## PROBLEM DESCRIPTION
From the data below, pull out every line from the one containing "Det er plass til alle" through the last line of the data, both included, and reproduce each unchanged.

## DATA FOR THIS TASK
================================

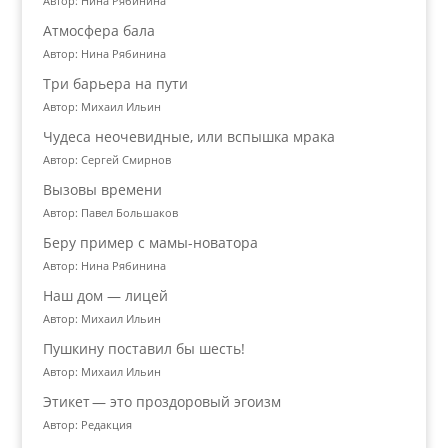
Автор: Нина Рябинина
Атмосфера бала
Автор: Нина Рябинина
Три барьера на пути
Автор: Михаил Ильин
Чудеса неочевидные, или вспышка мрака
Автор: Сергей Смирнов
Вызовы времени
Автор: Павел Большаков
Беру пример с мамы-новатора
Автор: Нина Рябинина
Наш дом — лицей
Автор: Михаил Ильин
Пушкину поставил бы шесть!
Автор: Михаил Ильин
Этикет — это проздоровый эгоизм
Автор: Редакция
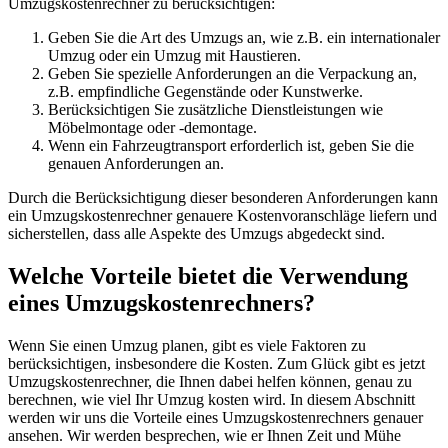
Umzugskostenrechner zu berücksichtigen:
Geben Sie die Art des Umzugs an, wie z.B. ein internationaler
Umzug oder ein Umzug mit Haustieren.
Geben Sie spezielle Anforderungen an die Verpackung an,
z.B. empfindliche Gegenstände oder Kunstwerke.
Berücksichtigen Sie zusätzliche Dienstleistungen wie
Möbelmontage oder -demontage.
Wenn ein Fahrzeugtransport erforderlich ist, geben Sie die
genauen Anforderungen an.
Durch die Berücksichtigung dieser besonderen Anforderungen kann
ein Umzugskostenrechner genauere Kostenvoranschläge liefern und
sicherstellen, dass alle Aspekte des Umzugs abgedeckt sind.
Welche Vorteile bietet die Verwendung
eines Umzugskostenrechners?
Wenn Sie einen Umzug planen, gibt es viele Faktoren zu
berücksichtigen, insbesondere die Kosten. Zum Glück gibt es jetzt
Umzugskostenrechner, die Ihnen dabei helfen können, genau zu
berechnen, wie viel Ihr Umzug kosten wird. In diesem Abschnitt
werden wir uns die Vorteile eines Umzugskostenrechners genauer
ansehen. Wir werden besprechen, wie er Ihnen Zeit und Mühe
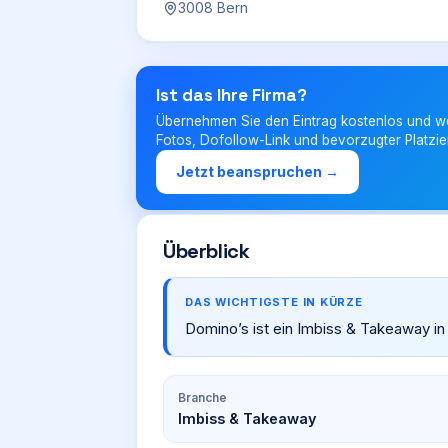
3008 Bern
Ist das Ihre Firma?
Übernehmen Sie den Eintrag kostenlos und w
Fotos, Dofollow-Link und bevorzugter Platzie
Jetzt beanspruchen →
Überblick
DAS WICHTIGSTE IN KÜRZE
Domino’s ist ein Imbiss & Takeaway i
Branche
Imbiss & Takeaway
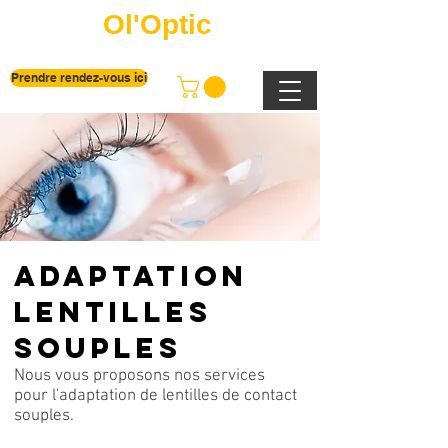
Ol'Optic
Prendre rendez-vous ici
ADAPTATION
LENTILLES
SOUPLES
Nous vous proposons nos services
pour l'adaptation de lentilles de contact
souples.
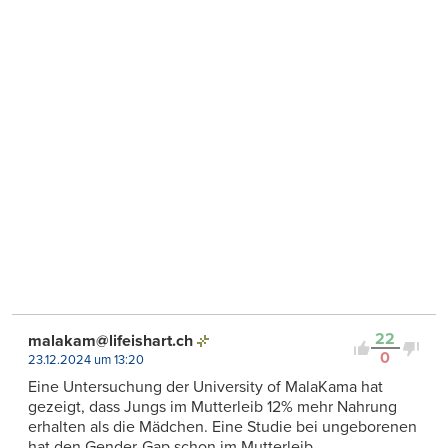
22
malakam@lifeishart.ch
0
23.12.2024 um 13:20
Eine Untersuchung der University of MalaKama hat
gezeigt, dass Jungs im Mutterleib 12% mehr Nahrung
erhalten als die Mädchen. Eine Studie bei ungeborenen
hat den Gender-Gap schon im Mutterleib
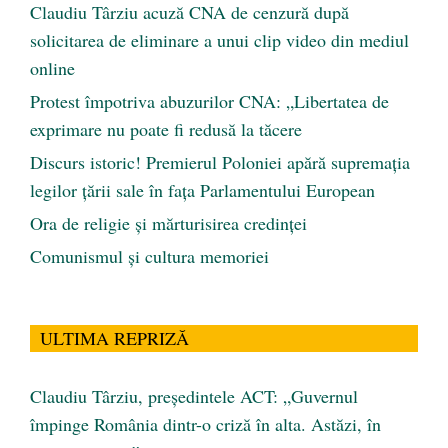
Claudiu Târziu acuză CNA de cenzură după
solicitarea de eliminare a unui clip video din mediul
online
Protest împotriva abuzurilor CNA: „Libertatea de
exprimare nu poate fi redusă la tăcere
Discurs istoric! Premierul Poloniei apără supremația
legilor țării sale în fața Parlamentului European
Ora de religie şi mărturisirea credinţei
Comunismul şi cultura memoriei
ULTIMA REPRIZĂ
Claudiu Târziu, președintele ACT: „Guvernul
împinge România dintr-o criză în alta. Astăzi, în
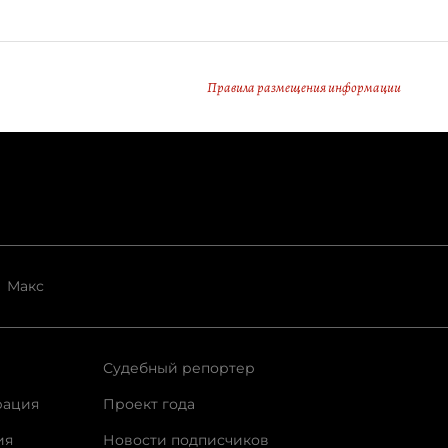
Правила размещения информации
Макс
Судебный репортер
рация
Проект года
ия
Новости подписчиков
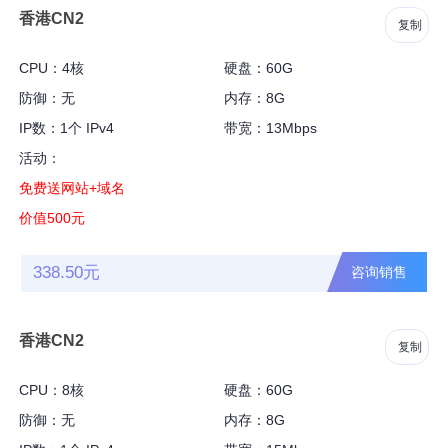
香港CN2
复制
CPU：4核
硬盘：60G
防御：无
内存：8G
IP数：1个 IPv4
带宽：13Mbps
活动：
免费送网站+域名
价值500元
338.50元
咨询销售
香港CN2
复制
CPU：8核
硬盘：60G
防御：无
内存：8G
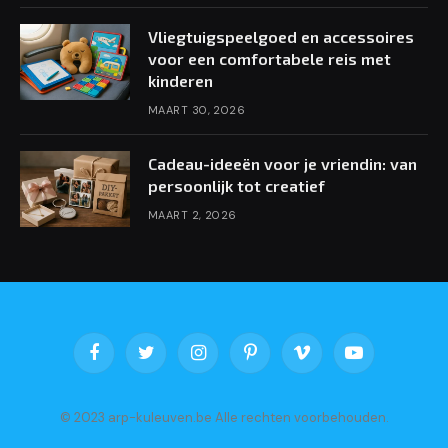
Vliegtuigspeelgoed en accessoires
voor een comfortabele reis met
kinderen
MAART 30, 2026
Cadeau-ideeën voor je vriendin: van
persoonlijk tot creatief
MAART 2, 2026
Facebook
Twitter
Instagram
Pinterest
Vimeo
YouTube
© 2023 arp-kuleuven.be Alle rechten voorbehouden.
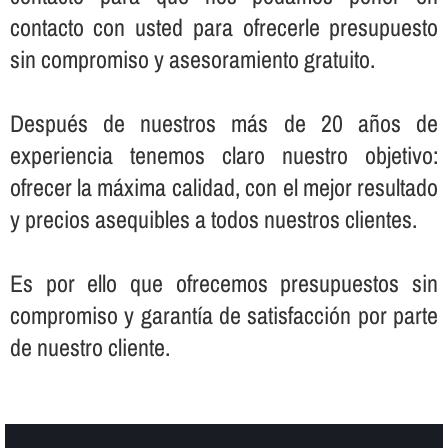
contacto con usted para ofrecerle presupuesto
sin compromiso y asesoramiento gratuito.
Después de nuestros más de 20 años de
experiencia tenemos claro nuestro objetivo:
ofrecer la máxima calidad, con el mejor resultado
y precios asequibles a todos nuestros clientes.
Es por ello que ofrecemos presupuestos sin
compromiso y garantí­a de satisfacción por parte
de nuestro cliente.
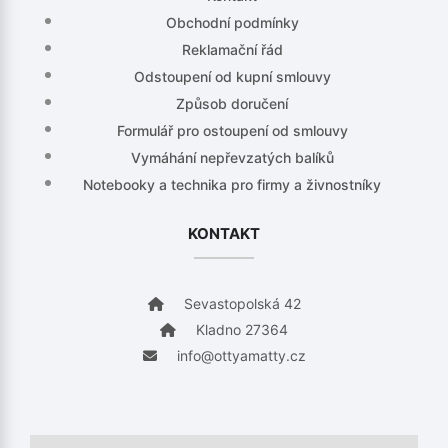
Obchodní podmínky
Reklamační řád
Odstoupení od kupní smlouvy
Způsob doručení
Formulář pro ostoupení od smlouvy
Vymáhání nepřevzatých balíků
Notebooky a technika pro firmy a živnostníky
KONTAKT
Sevastopolská 42
Kladno 27364
info@ottyamatty.cz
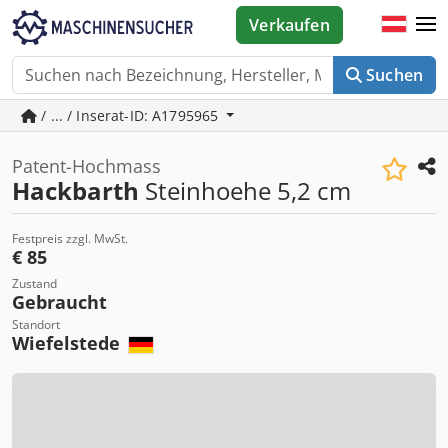
Verkaufen
Suchen
/ ... / Inserat-ID: A1795965
Patent-Hochmass
Hackbarth
Steinhoehe 5,2 cm
Festpreis zzgl. MwSt.
€ 85
Zustand
Gebraucht
Standort
Wiefelstede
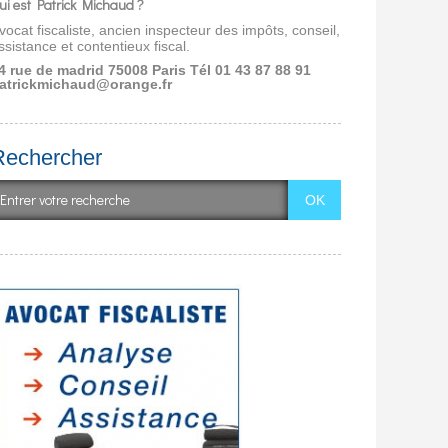
ui est Patrick Michaud ?
vocat fiscaliste, ancien inspecteur des impôts, conseil,
ssistance et contentieux fiscal.
4 rue de madrid 75008 Paris
Tél 01 43 87 88 91
atrickmichaud@orange.fr
Rechercher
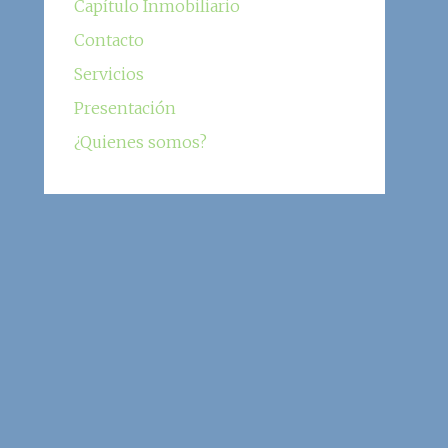
Capítulo Inmobiliario
Contacto
Servicios
Presentación
¿Quienes somos?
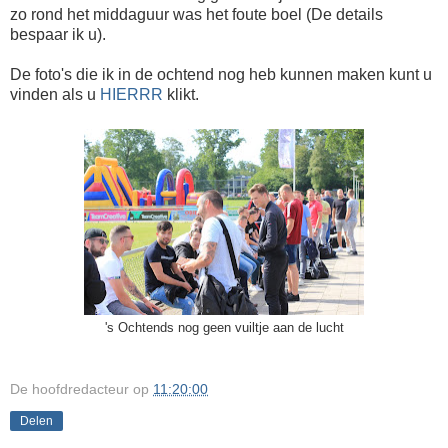
zo rond het middaguur was het foute boel (De details
bespaar ik u).
De foto's die ik in de ochtend nog heb kunnen maken kunt u
vinden als u
HIERRR
klikt.
's Ochtends nog geen vuiltje aan de lucht
De hoofdredacteur
op
11:20:00
Delen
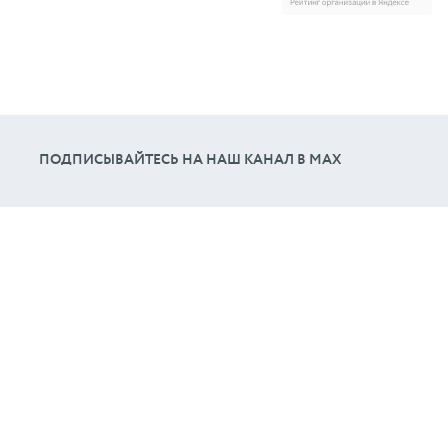
ПОДПИСЫВАЙТЕСЬ НА НАШ КАНАЛ В МАХ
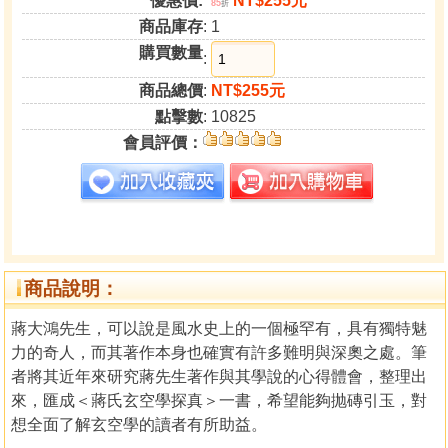
優惠價:
NT$255元
85
折
商品庫存
: 1
購買數量
:
商品總價
:
NT$255元
點擊數
: 10825
會員評價：
商品說明：
蔣大鴻先生，可以說是風水史上的一個極罕有，具有獨特魅
力的奇人，而其著作本身也確實有許多難明與深奧之處。筆
者將其近年來研究蔣先生著作與其學說的心得體會，整理出
來，匯成＜蔣氏玄空學探真＞一書，希望能夠抛磚引玉，對
想全面了解玄空學的讀者有所助益。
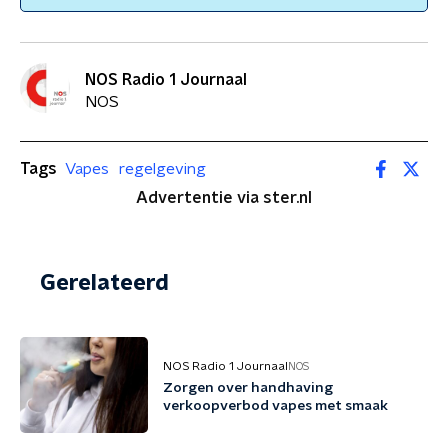
NOS Radio 1 Journaal
NOS
Tags
Vapes
regelgeving
Advertentie via ster.nl
Gerelateerd
NOS Radio 1 Journaal
NOS
Zorgen over handhaving
verkoopverbod vapes met smaak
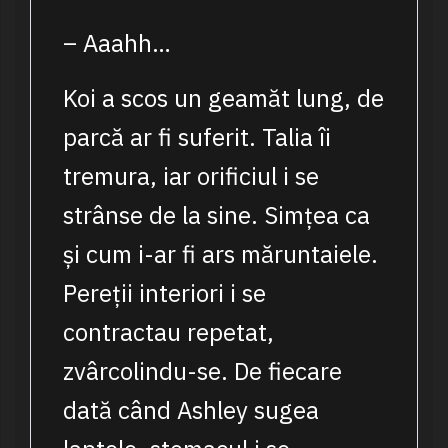
– Aaahh…
Koi a scos un geamăt lung, de
parcă ar fi suferit. Talia îi
tremura, iar orificiul i se
strânse de la sine. Simțea ca
și cum i-ar fi ars măruntaiele.
Pereții interiori i se
contractau repetat,
zvârcolindu-se. De fiecare
dată când Ashley sugea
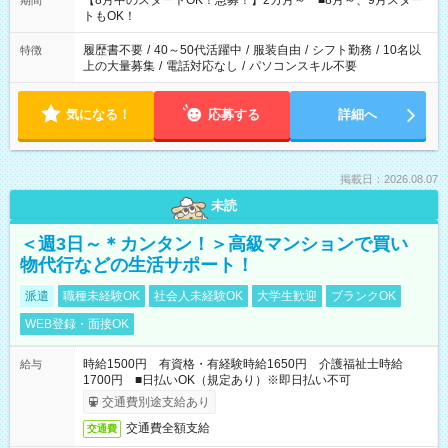
【8月中のスタートOK！急募！】2カ月～ ■8月～、9月スター
期間
ね。 ※Wワーク希望の方へ 今ご覧のお仕事で希望する勤務時間
トもOK！
と、もう1つのお仕事の勤務時間。 合計で週40時間を超える場
合は応募できません。
履歴書不要
/
40～50代活躍中
/
服装自由
/
シフト勤務
/
10名以
特徴
上の大量募集
/
電話対応なし
/
パソコンスキル不要
気になる！
応募する
詳細へ
掲載日：2026.08.07
未読
＜週3日～＊カンタン！＞高級マンションで買い
物代行などの生活サポート！
派遣
職種未経験OK
社会人未経験OK
大学生歓迎
ブランクOK
WEB登録・面接OK
時給1500円 有資格・有経験時給1650円 介護福祉士時給
給与
1700円 ■日払いOK（規定あり）※即日払い不可
交通費別途支給あり
交通費全額支給
交通費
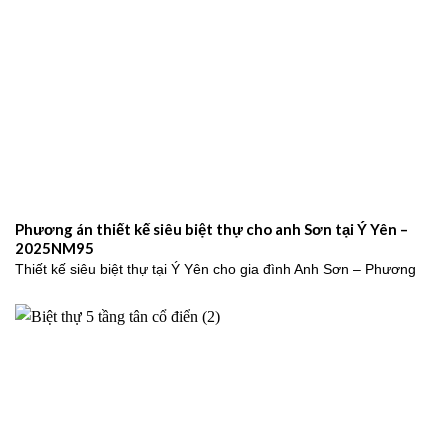
Phương án thiết kế siêu biệt thự cho anh Sơn tại Ý Yên –
2025NM95
Thiết kế siêu biệt thự tại Ý Yên cho gia đình Anh Sơn – Phương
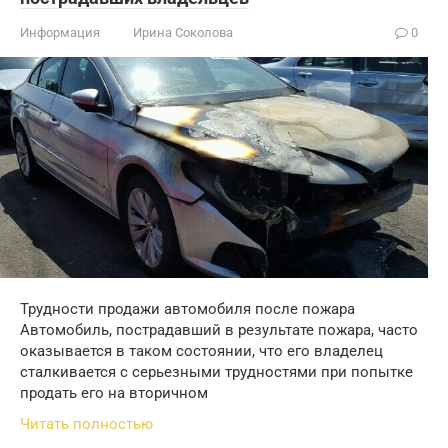
Информация
Ирина Соколова
0
Трудности продажи автомобиля после пожара
Автомобиль, пострадавший в результате пожара, часто
оказывается в таком состоянии, что его владелец
сталкивается с серьезными трудностями при попытке
продать его на вторичном
Читать полностью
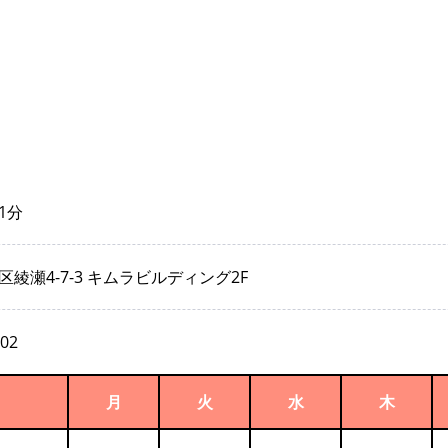
1分
綾瀬4-7-3 キムラビルディング2F
302
月
火
水
木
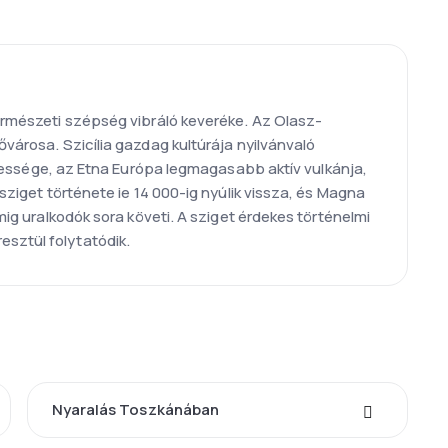
természeti szépség vibráló keveréke. Az Olasz-
ővárosa. Szicília gazdag kultúrája nyilvánvaló
ssége, az Etna Európa legmagasabb aktív vulkánja,
 sziget története ie 14 000-ig nyúlik vissza, és Magna
mig uralkodók sora követi. A sziget érdekes történelmi
esztül folytatódik.
Nyaralás Toszkánában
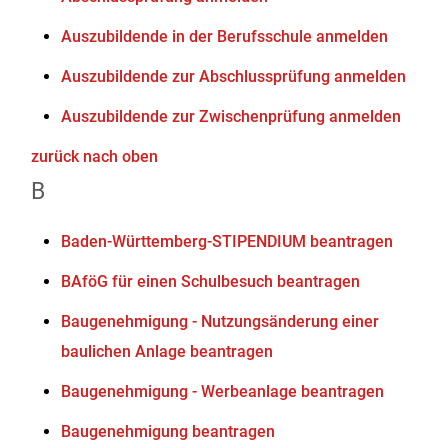
Auszubildende in der Berufsschule anmelden
Auszubildende zur Abschlussprüfung anmelden
Auszubildende zur Zwischenprüfung anmelden
zurück nach oben
B
Baden-Württemberg-STIPENDIUM beantragen
BAföG für einen Schulbesuch beantragen
Baugenehmigung - Nutzungsänderung einer
baulichen Anlage beantragen
Baugenehmigung - Werbeanlage beantragen
Baugenehmigung beantragen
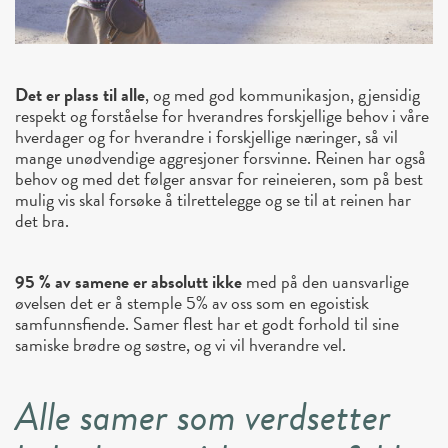
Det er plass til alle
, og med god kommunikasjon, gjensidig
respekt og forståelse for hverandres forskjellige behov i våre
hverdager og for hverandre i forskjellige næringer, så vil
mange unødvendige aggresjoner forsvinne. Reinen har også
behov og med det følger ansvar for reineieren, som på best
mulig vis skal forsøke å tilrettelegge og se til at reinen har
det bra.
95 % av samene er absolutt ikke
med på den uansvarlige
øvelsen det er å stemple 5% av oss som en egoistisk
samfunnsfiende. Samer flest har et godt forhold til sine
samiske brødre og søstre, og vi vil hverandre vel.
Alle samer som verdsetter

================================

## ANSWER SECTION
Det er plass til alle
, og med god kommunikasjon, gjensidig
respekt og forståelse for hverandres forskjellige behov i våre
hverdager og for hverandre i forskjellige næringer, så vil
mange unødvendige aggresjoner forsvinne. Reinen har også
behov og med det følger ansvar for reineieren, som på best
mulig vis skal forsøke å tilrettelegge og se til at reinen har
det bra.
95 % av samene er absolutt ikke
med på den uansvarlige
øvelsen det er å stemple 5% av oss som en egoistisk
samfunnsfiende. Samer flest har et godt forhold til sine
samiske brødre og søstre, og vi vil hverandre vel.
Alle samer som verdsetter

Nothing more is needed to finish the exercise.